### [INFORMATION]
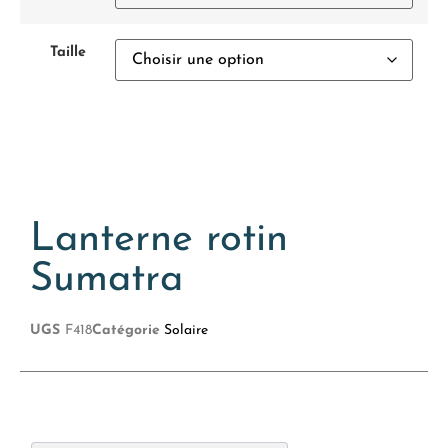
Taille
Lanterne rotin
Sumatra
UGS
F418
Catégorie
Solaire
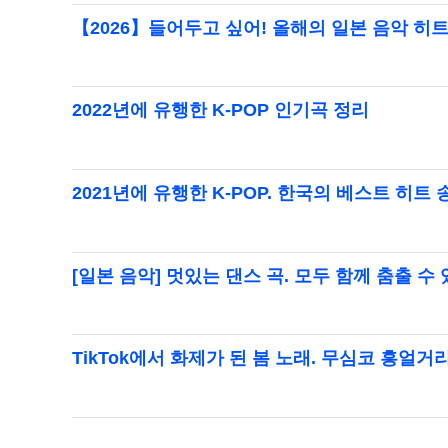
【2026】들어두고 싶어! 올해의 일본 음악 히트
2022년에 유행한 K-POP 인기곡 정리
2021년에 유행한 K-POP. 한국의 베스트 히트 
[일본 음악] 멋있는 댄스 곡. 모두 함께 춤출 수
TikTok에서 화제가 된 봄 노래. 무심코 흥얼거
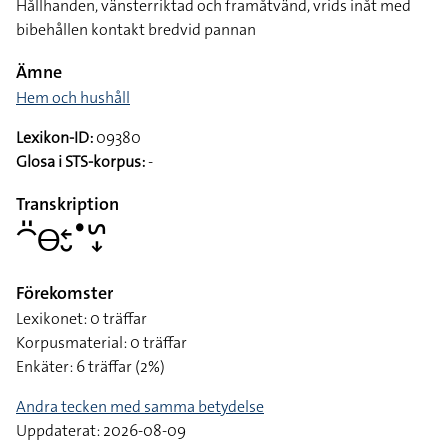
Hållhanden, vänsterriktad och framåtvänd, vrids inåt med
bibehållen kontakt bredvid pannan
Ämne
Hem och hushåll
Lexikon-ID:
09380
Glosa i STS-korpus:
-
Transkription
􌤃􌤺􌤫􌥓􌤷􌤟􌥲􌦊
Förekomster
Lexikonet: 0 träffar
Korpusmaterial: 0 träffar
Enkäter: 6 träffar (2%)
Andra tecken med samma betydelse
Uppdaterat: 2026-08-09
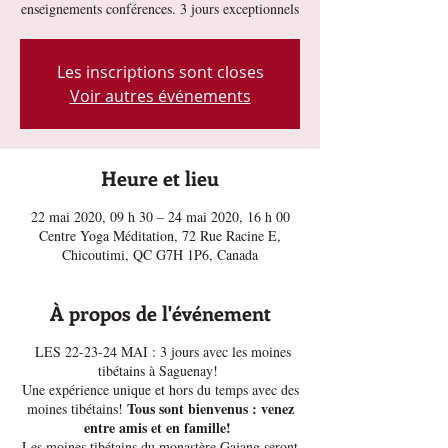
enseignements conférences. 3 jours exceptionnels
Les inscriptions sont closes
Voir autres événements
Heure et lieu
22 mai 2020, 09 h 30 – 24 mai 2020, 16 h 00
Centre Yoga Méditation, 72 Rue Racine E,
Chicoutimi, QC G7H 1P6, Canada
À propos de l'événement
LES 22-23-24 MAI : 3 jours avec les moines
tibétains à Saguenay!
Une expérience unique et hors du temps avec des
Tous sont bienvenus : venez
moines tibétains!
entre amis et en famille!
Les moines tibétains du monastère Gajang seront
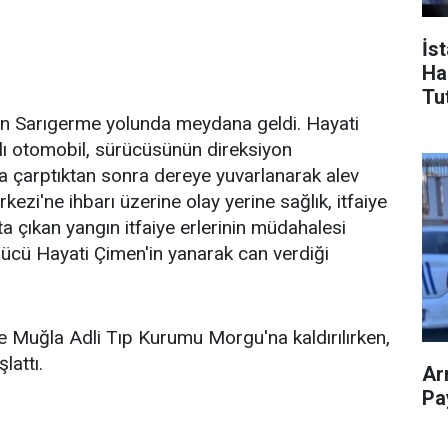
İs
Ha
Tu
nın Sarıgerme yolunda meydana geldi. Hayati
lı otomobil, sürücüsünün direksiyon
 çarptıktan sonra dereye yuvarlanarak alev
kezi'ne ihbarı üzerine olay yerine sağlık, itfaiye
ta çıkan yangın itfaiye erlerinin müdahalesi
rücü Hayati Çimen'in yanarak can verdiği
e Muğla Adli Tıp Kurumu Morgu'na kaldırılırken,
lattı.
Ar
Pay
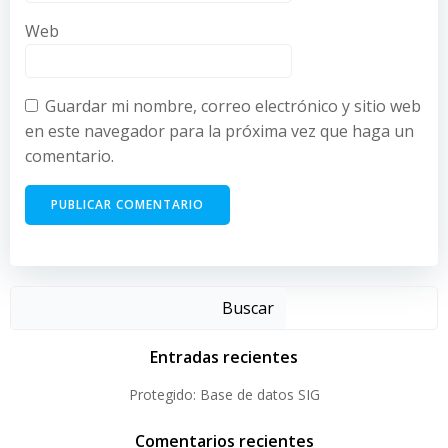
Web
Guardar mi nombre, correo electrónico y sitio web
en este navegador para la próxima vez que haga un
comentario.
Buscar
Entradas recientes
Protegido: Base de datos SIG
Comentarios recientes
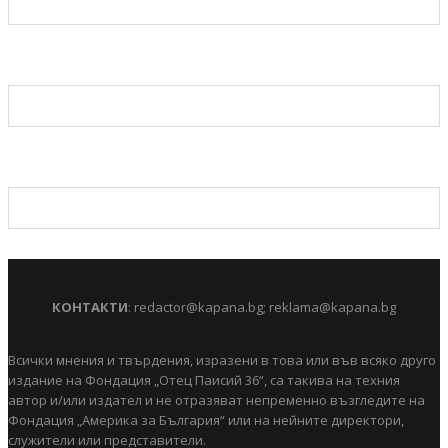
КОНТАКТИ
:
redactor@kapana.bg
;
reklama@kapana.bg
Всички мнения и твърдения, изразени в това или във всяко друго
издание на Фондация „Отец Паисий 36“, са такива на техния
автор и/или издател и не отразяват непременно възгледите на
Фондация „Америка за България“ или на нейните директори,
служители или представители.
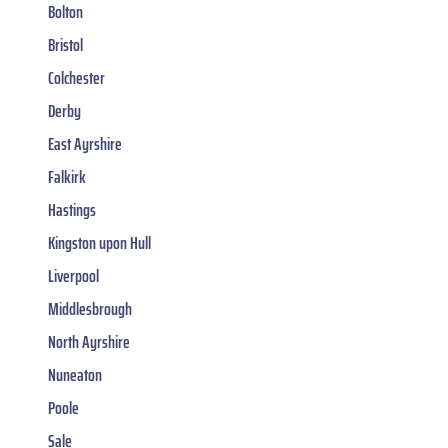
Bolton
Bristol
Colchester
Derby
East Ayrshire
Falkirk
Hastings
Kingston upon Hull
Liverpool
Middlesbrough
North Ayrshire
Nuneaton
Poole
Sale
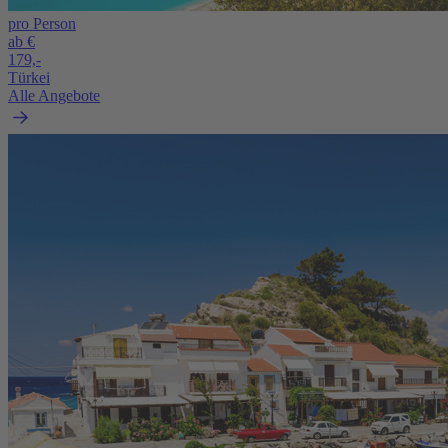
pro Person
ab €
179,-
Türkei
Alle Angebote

### [EXERCISE DIRECTIONS]
Among the records above, how many lines carry the string "recientes"? Reply with the number alone.

### [RESPONSE]
2